Can bread pudding sit out overnight? Do not let your bread pudding sit out at room temperature for more than 2 hours after it has been baked. You should make sure you eat it within 4 days.

How long does homemade bread pudding last in the refrigerator? ›

The bread pudding will keep for up to 5 days stored tightly covered in the refrigerator. The bread pudding will keep for up to 3 months covered tightly and stored in the freezer.

Should you cover bread pudding when baking? ›

Before the inside of your pudding is set, the outer layer can become burnt and dry, which is why covering bread pudding during baking is the best move.

What savoury dish can be made from bread? ›

Savoury recipes made with leftover bread
  1. Ham, Cheese and Chutney French Toast Bake. 4.46154. 4.5. Cheesy Bacon and Mushroom Bread Bake. 4.333335. ...
  2. Fun Brekky Eggs in Toast. 3.933335. 3.9. Caramelised onion, tomato and thyme pie maker tarts. 4.48936. ...
  3. Baked Egg and Cheese Toasts. 4.5. 4.5. Crispy Rolled Pork with Easy Herb Stuffing.

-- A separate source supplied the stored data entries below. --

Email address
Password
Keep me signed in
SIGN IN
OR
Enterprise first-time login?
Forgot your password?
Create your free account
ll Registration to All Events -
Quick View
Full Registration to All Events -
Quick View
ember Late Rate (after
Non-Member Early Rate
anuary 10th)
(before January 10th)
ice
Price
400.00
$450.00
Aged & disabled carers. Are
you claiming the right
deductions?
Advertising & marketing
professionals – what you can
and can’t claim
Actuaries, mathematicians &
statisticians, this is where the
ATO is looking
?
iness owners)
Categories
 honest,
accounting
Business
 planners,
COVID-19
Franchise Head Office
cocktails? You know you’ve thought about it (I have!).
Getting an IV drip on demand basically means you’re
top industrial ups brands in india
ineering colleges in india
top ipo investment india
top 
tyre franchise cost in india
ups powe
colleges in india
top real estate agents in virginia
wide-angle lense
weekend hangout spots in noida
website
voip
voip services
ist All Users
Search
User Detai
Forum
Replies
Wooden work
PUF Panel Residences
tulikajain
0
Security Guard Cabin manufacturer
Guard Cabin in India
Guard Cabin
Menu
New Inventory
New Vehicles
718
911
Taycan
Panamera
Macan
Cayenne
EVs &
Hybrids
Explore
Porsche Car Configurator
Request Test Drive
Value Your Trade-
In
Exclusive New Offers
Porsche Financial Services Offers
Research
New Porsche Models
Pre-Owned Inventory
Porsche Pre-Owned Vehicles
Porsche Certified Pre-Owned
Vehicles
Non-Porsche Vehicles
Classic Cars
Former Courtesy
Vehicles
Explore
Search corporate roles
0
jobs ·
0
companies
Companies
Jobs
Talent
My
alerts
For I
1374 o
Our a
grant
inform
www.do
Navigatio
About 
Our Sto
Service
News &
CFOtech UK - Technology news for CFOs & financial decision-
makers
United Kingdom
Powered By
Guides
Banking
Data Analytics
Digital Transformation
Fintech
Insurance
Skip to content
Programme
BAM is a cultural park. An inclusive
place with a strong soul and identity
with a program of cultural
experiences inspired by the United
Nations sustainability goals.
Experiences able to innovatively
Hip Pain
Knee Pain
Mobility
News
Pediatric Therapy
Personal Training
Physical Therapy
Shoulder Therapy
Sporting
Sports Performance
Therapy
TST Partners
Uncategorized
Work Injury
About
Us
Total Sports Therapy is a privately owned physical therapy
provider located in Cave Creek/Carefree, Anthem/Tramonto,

Will leaving bread out overnight make it stale? ›

Just make sure the packaging is securely closed. If you leave it on the counter for more than a couple of days it's much more likely to be dry than stale, especially if you open the package a few times.

Why is my bread pudding soggy? ›

Stale bread will soak up the custard much more easily than fresh bread, which is key to getting the right consistency. If the bread doesn't soak up enough custard, the end result will be mushy. The solution is to use bread that has dried out a bit.

Do you heat up bread pudding or eat it cold? ›

It can be enjoyed straight out of the oven or cooled from the refrigerator (although I promise you, warmed-up is way better). I have also heard of a lot of people eating it as a breakfast dish, and I bet it is incredible with maple syrup and berries.

Can you reheat bread and butter pudding the next day? ›

Bread and butter pudding reheats well covered with aluminum foil in a hot oven. It's also delicious cold, cut into large wedges. It can be stored in the refrigerator for up to four days but is best eaten within 2 days. To prevent it from drying out, cover it tightly with plastic wrap.

Why is my bread pudding soupy? ›

Only Cover The Bread Pudding In Oven For Some Of The Time

If you take it out too soon, you'll be left with a mushy and wet middle that hasn't been given the time it needs in the oven to set, but with a super crispy top -- not ideal, to say the least.

How do you keep bread pudding from getting soggy? ›

Only Cover The Bread Pudding In Oven For Some Of The Time

After the bread pudding has been in the oven for about 25 minutes with aluminum foil over the top, take it out and remove the foil. Then, put it back in the oven for the remainder of the baking time.

How do you fix runny pudding? ›

What about fixing a runny pudding? Eggs or cornstarch will both help to thicken things up, but you do have other options. If vegan options aren't a concern for you, gelatin is a great way to fix a pudding that is a little too soupy for your liking.

How do you keep custard from getting watery? ›

However, you'll use one tablespoon of cornstarch to one tablespoon of water for every cup of custard you have. Another thickening agent you can use is tapioca. Use one teaspoon with one tablespoon of water for every cup of custard and whisk it into the mixture as it cooks (via WikiHow).